• _EXERCISE OBJECTIVE_
Find the line containing "Partner surveillance. Each" in the data below and repeat it, along with all later lines, exactly through the last one.

+++ RECORDS FOR THIS TASK

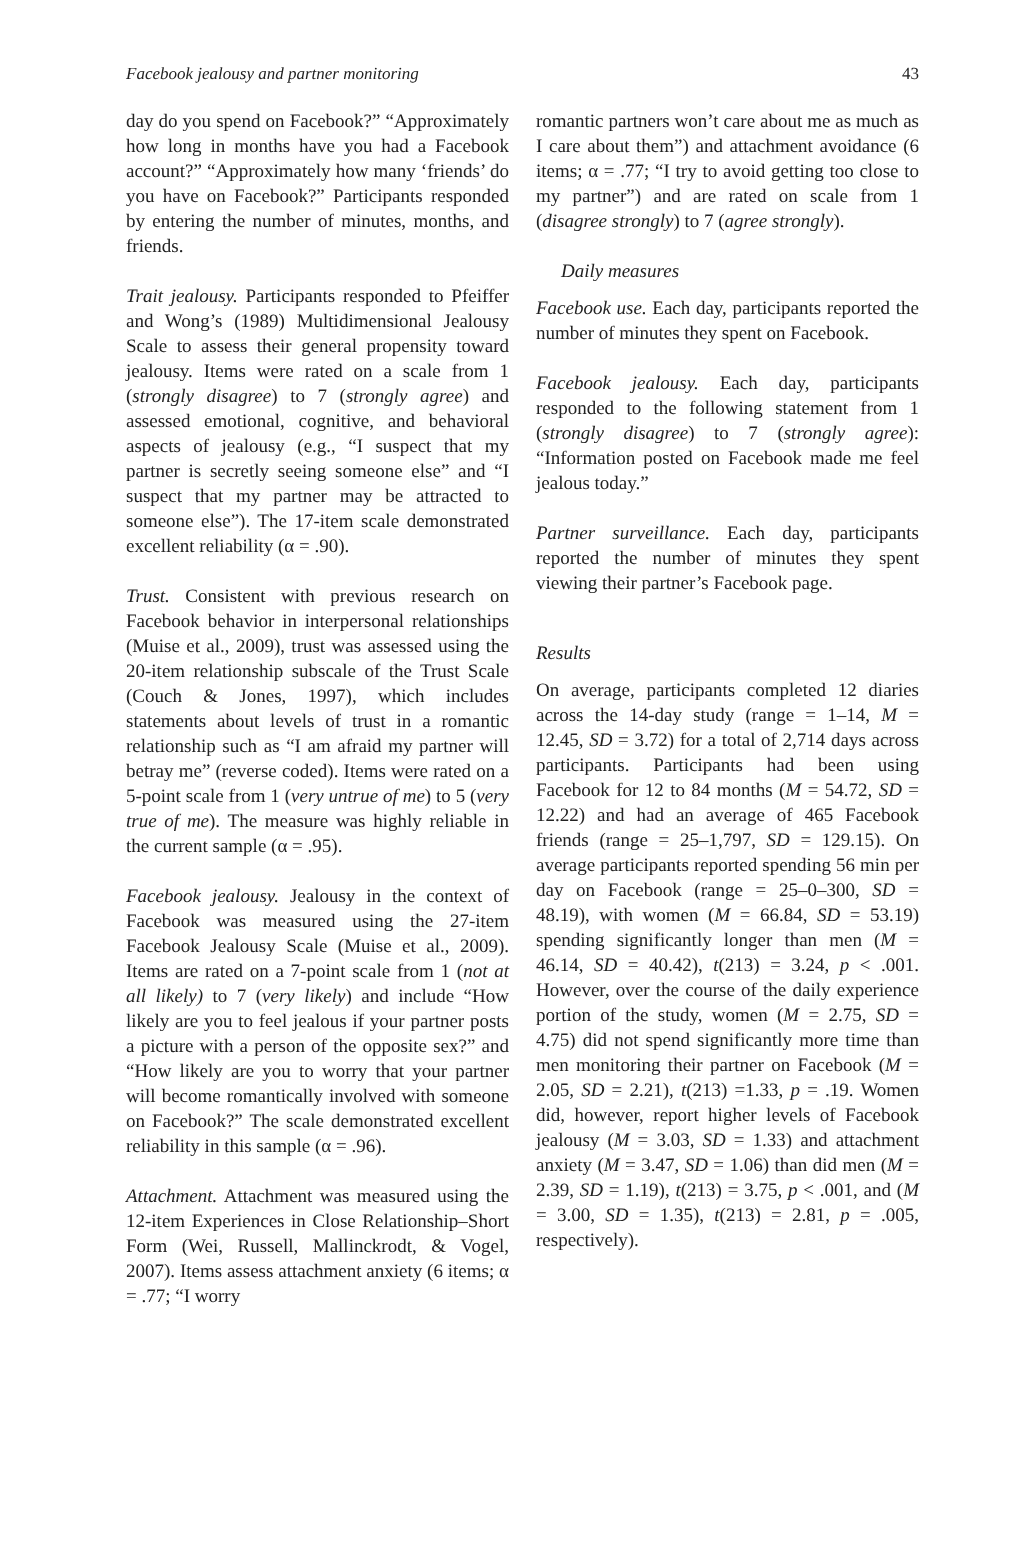Facebook jealousy and partner monitoring 43
day do you spend on Facebook?” “Approximately how long in months have you had a Facebook account?” “Approximately how many ‘friends’ do you have on Facebook?” Participants responded by entering the number of minutes, months, and friends.
Trait jealousy. Participants responded to Pfeiffer and Wong’s (1989) Multidimensional Jealousy Scale to assess their general propensity toward jealousy. Items were rated on a scale from 1 (strongly disagree) to 7 (strongly agree) and assessed emotional, cognitive, and behavioral aspects of jealousy (e.g., “I suspect that my partner is secretly seeing someone else” and “I suspect that my partner may be attracted to someone else”). The 17-item scale demonstrated excellent reliability (α = .90).
Trust. Consistent with previous research on Facebook behavior in interpersonal relationships (Muise et al., 2009), trust was assessed using the 20-item relationship subscale of the Trust Scale (Couch & Jones, 1997), which includes statements about levels of trust in a romantic relationship such as “I am afraid my partner will betray me” (reverse coded). Items were rated on a 5-point scale from 1 (very untrue of me) to 5 (very true of me). The measure was highly reliable in the current sample (α = .95).
Facebook jealousy. Jealousy in the context of Facebook was measured using the 27-item Facebook Jealousy Scale (Muise et al., 2009). Items are rated on a 7-point scale from 1 (not at all likely) to 7 (very likely) and include “How likely are you to feel jealous if your partner posts a picture with a person of the opposite sex?” and “How likely are you to worry that your partner will become romantically involved with someone on Facebook?” The scale demonstrated excellent reliability in this sample (α = .96).
Attachment. Attachment was measured using the 12-item Experiences in Close Relationship–Short Form (Wei, Russell, Mallinckrodt, & Vogel, 2007). Items assess attachment anxiety (6 items; α = .77; “I worry
romantic partners won’t care about me as much as I care about them”) and attachment avoidance (6 items; α = .77; “I try to avoid getting too close to my partner”) and are rated on scale from 1 (disagree strongly) to 7 (agree strongly).
Daily measures
Facebook use. Each day, participants reported the number of minutes they spent on Facebook.
Facebook jealousy. Each day, participants responded to the following statement from 1 (strongly disagree) to 7 (strongly agree): “Information posted on Facebook made me feel jealous today.”
Partner surveillance. Each day, participants reported the number of minutes they spent viewing their partner’s Facebook page.
Results
On average, participants completed 12 diaries across the 14-day study (range = 1–14, M = 12.45, SD = 3.72) for a total of 2,714 days across participants. Participants had been using Facebook for 12 to 84 months (M = 54.72, SD = 12.22) and had an average of 465 Facebook friends (range = 25–1,797, SD = 129.15). On average participants reported spending 56 min per day on Facebook (range = 25–0–300, SD = 48.19), with women (M = 66.84, SD = 53.19) spending significantly longer than men (M = 46.14, SD = 40.42), t(213) = 3.24, p < .001. However, over the course of the daily experience portion of the study, women (M = 2.75, SD = 4.75) did not spend significantly more time than men monitoring their partner on Facebook (M = 2.05, SD = 2.21), t(213) =1.33, p = .19. Women did, however, report higher levels of Facebook jealousy (M = 3.03, SD = 1.33) and attachment anxiety (M = 3.47, SD = 1.06) than did men (M = 2.39, SD = 1.19), t(213) = 3.75, p < .001, and (M = 3.00, SD = 1.35), t(213) = 2.81, p = .005, respectively).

++++++

• _FINISHED TASK_
Partner surveillance. Each day, participants reported the number of minutes they spent viewing their partner’s Facebook page.
Results
On average, participants completed 12 diaries across the 14-day study (range = 1–14, M = 12.45, SD = 3.72) for a total of 2,714 days across participants. Participants had been using Facebook for 12 to 84 months (M = 54.72, SD = 12.22) and had an average of 465 Facebook friends (range = 25–1,797, SD = 129.15). On average participants reported spending 56 min per day on Facebook (range = 25–0–300, SD = 48.19), with women (M = 66.84, SD = 53.19) spending significantly longer than men (M = 46.14, SD = 40.42), t(213) = 3.24, p < .001. However, over the course of the daily experience portion of the study, women (M = 2.75, SD = 4.75) did not spend significantly more time than men monitoring their partner on Facebook (M = 2.05, SD = 2.21), t(213) =1.33, p = .19. Women did, however, report higher levels of Facebook jealousy (M = 3.03, SD = 1.33) and attachment anxiety (M = 3.47, SD = 1.06) than did men (M = 2.39, SD = 1.19), t(213) = 3.75, p < .001, and (M = 3.00, SD = 1.35), t(213) = 2.81, p = .005, respectively).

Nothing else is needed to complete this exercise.